* _Provided text_

^^^^^^^^

“Music produces a kind of pleasure which human nature cannot do without,” the Chinese philosopher Confucius is said to have proclaimed more than 2,500 years ago.
Well, Confucius may have overstated his point. A small but intriguing study published in the journal Current Biology last week reports that a small but significant number of people — individuals who are otherwise perfectly healthy, psychologically speaking — do not get pleasure from music.
The Spanish and Canadian researchers who conducted the study call this trait specific musical anhedonia. It should not to be confused, they stress, with general anhedonia, which is an inability to experience pleasure from just about everything (including music) and a common symptom of depression and other psychological illnesses.
Nor is specific musical anhedonia simply a reflection of narrow musical tastes.
“What our findings reveal is not a particular preference for one class of stimuli over another (one person may enjoy opera, while another may find it boring), but an inability to derive pleasure from an entire domain, music, which the vast majority of human populations do find pleasurable,” the researchers explain.
These findings have implications that go beyond figuring out why certain patterns of musical tones evoke emotions (or don’t, as the case may be).
“Studying this particular and rather encapsulated aspect of anhedonia may help shed light more generally on why the link between perception and pleasure can sometimes be broken,” say the researchers.
Why and how the study was done
The impetus for the current study began when its authors were developing a questionnaire designed to measure the sense of reward (pleasure) that different individuals receive when listening to music. The researchers soon noticed that a small percentage of people (less than 5 percent) had a low sensitivity to music, but an average sensitivity to other rewards.

^^^^^^^^

* _Extracted material_
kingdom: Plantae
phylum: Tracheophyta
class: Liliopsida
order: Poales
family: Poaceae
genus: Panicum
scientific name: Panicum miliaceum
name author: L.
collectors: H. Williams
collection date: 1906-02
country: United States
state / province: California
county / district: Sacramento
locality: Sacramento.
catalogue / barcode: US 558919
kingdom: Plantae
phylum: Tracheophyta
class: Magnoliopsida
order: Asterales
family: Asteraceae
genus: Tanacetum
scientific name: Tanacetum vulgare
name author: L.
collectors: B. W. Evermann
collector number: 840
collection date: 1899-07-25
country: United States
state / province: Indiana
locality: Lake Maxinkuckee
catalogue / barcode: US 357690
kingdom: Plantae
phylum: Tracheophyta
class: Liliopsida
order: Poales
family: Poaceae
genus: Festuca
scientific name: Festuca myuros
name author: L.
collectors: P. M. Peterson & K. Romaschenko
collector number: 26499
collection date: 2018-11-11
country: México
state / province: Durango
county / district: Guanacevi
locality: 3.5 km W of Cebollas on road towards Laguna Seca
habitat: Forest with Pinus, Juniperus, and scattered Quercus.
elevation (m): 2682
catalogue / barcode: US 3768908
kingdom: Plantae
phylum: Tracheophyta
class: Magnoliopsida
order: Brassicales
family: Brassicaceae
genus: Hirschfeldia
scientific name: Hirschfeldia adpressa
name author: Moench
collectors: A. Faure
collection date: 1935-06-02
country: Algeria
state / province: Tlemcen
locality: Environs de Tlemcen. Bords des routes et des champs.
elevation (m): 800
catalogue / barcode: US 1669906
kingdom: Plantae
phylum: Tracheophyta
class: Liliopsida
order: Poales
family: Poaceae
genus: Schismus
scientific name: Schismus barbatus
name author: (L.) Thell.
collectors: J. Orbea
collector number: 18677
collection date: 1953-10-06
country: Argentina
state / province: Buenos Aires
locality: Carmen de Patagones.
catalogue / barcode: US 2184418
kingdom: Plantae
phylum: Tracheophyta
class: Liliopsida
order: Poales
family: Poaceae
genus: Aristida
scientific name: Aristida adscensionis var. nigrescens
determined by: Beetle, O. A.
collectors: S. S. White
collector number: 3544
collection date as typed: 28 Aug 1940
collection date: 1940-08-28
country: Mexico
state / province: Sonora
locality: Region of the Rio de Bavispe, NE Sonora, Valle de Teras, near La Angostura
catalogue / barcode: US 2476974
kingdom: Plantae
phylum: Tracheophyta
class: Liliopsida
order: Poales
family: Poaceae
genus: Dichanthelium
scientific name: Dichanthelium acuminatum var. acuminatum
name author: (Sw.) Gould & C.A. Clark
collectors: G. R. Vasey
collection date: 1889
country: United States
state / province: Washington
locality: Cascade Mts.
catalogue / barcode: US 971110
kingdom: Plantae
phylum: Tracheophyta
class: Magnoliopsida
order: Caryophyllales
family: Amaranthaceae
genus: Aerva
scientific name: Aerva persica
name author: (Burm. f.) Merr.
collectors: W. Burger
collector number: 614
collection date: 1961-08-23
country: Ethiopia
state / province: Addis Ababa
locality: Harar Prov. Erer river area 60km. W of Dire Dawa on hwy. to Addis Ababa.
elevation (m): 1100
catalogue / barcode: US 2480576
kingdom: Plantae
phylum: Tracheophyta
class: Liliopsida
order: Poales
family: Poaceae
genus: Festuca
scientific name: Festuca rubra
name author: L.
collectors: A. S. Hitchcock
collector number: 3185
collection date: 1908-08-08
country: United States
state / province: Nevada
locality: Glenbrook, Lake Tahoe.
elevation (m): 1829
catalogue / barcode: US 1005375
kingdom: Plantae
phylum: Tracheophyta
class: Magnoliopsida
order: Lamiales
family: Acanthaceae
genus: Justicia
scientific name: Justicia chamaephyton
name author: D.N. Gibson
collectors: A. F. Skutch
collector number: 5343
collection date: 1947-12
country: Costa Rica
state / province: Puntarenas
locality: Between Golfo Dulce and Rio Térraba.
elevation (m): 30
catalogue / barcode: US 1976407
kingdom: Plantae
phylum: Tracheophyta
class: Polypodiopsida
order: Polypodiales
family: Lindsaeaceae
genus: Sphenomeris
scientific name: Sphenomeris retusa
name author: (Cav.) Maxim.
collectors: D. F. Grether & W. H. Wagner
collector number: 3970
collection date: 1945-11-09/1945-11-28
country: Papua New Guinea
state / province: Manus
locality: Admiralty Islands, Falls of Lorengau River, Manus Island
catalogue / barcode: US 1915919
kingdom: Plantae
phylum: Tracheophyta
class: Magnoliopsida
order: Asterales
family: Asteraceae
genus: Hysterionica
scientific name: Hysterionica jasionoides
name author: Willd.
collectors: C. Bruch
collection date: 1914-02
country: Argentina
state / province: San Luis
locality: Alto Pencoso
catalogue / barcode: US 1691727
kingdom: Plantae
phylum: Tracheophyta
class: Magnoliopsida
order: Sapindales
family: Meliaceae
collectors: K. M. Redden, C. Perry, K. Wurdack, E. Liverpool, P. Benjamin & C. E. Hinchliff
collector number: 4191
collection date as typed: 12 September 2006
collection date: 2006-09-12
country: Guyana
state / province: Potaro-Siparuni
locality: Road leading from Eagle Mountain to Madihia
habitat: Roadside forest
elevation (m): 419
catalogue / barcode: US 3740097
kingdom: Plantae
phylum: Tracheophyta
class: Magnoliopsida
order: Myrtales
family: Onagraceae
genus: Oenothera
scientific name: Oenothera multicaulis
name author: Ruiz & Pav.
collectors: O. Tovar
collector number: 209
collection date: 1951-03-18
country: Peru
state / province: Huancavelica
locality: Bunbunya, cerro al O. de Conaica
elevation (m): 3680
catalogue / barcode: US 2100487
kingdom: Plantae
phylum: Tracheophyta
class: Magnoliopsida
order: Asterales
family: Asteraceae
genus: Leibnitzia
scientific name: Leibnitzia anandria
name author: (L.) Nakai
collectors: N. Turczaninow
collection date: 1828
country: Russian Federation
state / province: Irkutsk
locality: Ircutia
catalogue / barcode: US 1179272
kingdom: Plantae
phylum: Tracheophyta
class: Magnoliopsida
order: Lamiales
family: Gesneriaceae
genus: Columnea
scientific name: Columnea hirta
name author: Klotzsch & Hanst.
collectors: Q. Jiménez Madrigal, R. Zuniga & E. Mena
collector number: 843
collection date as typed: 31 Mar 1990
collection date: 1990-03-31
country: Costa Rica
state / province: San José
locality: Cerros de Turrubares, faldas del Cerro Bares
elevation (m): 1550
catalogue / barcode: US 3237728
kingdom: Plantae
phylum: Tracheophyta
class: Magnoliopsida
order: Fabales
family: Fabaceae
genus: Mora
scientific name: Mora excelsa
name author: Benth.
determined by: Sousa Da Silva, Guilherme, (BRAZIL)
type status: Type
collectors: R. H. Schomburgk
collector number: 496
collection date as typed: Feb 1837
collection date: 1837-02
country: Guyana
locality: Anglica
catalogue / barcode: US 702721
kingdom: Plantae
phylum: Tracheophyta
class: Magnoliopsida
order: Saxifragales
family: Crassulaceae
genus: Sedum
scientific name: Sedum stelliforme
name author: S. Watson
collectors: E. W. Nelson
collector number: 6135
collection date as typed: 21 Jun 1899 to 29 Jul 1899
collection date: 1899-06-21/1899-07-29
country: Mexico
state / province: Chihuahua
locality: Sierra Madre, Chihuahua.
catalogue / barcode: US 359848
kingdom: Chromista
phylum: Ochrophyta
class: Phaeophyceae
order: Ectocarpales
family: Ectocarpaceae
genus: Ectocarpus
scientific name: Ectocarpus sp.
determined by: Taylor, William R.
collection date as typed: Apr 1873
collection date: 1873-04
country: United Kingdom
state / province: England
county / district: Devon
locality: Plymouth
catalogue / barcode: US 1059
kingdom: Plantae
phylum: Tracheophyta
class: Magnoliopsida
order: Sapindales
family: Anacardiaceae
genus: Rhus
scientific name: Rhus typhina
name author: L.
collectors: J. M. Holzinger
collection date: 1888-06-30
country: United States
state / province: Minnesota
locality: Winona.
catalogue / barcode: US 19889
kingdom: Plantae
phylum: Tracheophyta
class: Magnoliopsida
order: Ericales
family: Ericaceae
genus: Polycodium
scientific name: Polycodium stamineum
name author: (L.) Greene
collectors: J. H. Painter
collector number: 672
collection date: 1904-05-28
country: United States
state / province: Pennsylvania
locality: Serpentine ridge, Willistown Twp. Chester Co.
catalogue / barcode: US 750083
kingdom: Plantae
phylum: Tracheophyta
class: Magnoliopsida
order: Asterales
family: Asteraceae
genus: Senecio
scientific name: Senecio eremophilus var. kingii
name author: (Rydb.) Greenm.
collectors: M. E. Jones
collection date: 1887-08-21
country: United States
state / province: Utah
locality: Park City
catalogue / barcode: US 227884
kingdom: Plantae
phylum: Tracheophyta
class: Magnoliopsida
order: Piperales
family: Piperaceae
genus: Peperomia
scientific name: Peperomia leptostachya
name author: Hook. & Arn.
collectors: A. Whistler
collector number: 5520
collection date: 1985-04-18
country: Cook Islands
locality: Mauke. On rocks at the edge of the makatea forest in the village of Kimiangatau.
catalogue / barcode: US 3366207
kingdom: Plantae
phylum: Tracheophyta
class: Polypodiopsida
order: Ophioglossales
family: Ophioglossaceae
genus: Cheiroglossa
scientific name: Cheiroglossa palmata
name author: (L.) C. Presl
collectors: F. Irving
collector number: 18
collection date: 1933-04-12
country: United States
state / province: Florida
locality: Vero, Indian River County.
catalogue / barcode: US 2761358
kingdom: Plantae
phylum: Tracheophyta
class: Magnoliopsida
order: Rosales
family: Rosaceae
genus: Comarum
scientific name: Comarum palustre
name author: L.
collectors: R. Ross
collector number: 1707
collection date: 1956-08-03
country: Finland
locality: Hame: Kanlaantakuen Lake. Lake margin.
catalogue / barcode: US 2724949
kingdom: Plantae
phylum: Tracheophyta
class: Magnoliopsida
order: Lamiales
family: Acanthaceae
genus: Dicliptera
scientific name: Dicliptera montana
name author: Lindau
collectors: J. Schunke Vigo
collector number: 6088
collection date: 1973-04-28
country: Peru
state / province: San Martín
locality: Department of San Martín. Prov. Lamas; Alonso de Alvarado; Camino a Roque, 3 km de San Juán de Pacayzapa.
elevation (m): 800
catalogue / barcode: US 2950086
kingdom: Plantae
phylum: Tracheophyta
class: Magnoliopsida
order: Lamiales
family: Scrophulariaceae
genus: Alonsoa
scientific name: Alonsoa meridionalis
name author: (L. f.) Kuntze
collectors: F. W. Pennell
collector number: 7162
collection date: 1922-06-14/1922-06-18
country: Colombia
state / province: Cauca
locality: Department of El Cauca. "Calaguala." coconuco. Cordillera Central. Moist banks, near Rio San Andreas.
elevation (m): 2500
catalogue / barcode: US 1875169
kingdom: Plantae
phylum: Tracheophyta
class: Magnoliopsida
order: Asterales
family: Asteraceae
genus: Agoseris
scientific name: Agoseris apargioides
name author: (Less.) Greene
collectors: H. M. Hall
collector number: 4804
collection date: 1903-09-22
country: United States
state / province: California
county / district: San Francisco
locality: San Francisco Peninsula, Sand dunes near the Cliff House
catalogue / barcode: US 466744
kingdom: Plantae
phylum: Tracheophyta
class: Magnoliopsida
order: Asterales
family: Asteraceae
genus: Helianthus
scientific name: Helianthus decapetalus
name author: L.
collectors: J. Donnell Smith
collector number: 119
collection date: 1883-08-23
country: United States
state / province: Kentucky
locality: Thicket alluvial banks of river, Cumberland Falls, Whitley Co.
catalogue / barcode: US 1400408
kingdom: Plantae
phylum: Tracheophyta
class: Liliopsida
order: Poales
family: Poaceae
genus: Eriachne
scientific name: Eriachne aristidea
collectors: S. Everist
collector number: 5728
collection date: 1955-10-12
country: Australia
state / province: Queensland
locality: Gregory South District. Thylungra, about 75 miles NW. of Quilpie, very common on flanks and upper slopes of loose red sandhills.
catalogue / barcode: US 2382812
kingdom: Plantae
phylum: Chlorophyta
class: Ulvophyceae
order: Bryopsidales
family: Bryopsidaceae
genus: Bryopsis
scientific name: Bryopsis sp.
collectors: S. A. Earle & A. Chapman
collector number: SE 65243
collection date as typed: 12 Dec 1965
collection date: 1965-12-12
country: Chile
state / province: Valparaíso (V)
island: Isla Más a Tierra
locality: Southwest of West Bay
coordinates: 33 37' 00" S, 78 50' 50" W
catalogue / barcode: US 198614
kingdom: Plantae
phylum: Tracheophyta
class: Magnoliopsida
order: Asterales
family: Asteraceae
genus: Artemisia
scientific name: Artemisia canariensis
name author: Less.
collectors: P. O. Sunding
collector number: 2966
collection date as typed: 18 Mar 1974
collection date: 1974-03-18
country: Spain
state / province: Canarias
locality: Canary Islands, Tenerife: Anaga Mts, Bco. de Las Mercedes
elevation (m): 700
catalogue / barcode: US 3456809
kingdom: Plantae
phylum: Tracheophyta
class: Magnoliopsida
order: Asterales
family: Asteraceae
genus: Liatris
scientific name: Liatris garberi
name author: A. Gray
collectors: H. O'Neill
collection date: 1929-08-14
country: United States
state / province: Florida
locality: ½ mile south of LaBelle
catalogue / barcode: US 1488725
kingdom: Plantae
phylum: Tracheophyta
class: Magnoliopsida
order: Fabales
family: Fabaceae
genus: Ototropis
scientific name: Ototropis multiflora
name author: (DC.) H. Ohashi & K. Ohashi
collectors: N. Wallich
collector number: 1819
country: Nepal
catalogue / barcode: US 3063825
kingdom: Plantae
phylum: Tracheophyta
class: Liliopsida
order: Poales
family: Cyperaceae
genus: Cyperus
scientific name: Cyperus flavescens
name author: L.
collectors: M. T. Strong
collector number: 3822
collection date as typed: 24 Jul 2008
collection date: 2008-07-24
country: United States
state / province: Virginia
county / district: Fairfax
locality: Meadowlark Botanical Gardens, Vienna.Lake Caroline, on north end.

^^^^^^^^

* _Description of the task_
Resume the article on musical anhedonia after its final sentence and continue it in the same voice.

* _Result for this exercise_
To figure out what was going on, the researchers decided to study some of those people in more depth. They selected three separate groups of 10 individuals who, according to the questionnaire, responded to music with a high, average or low level of pleasure.
Two experiments were conducted. In the first, the participants were asked to rate the amount of pleasure they were experiencing while listening to excerpts of soothing pieces of music. The specific musical works were chosen both by the researchers and by the participants, although, interestingly, the group with a low sensitivity to music had difficulty coming up with their own selections.
“Some of them asked family and friends to give them music,” one of the study’s co-authors, neuroscientist Josep Marco-Pallares of the Bellvitge Biomedical Research Institute in Barcelona, told Los Angeles Times reporter Geoffrey Mohan.
In the second experiment, the participants were asked to perform a quick monetary task in which they could win — or lose — real money. Both of these experiments are known to engage reward-related neural circuits in the brain.
Two physiological measurements of emotional response — heart rate and skin conductivity — were also tracked for each of the participants during the experiments.
Findings
The study found that the people who had said on the questionnaire that they didn’t find pleasure in music were telling the truth. They didn’t exhibit the same physiological responses to the music as the other two groups.
No chills. No thrills.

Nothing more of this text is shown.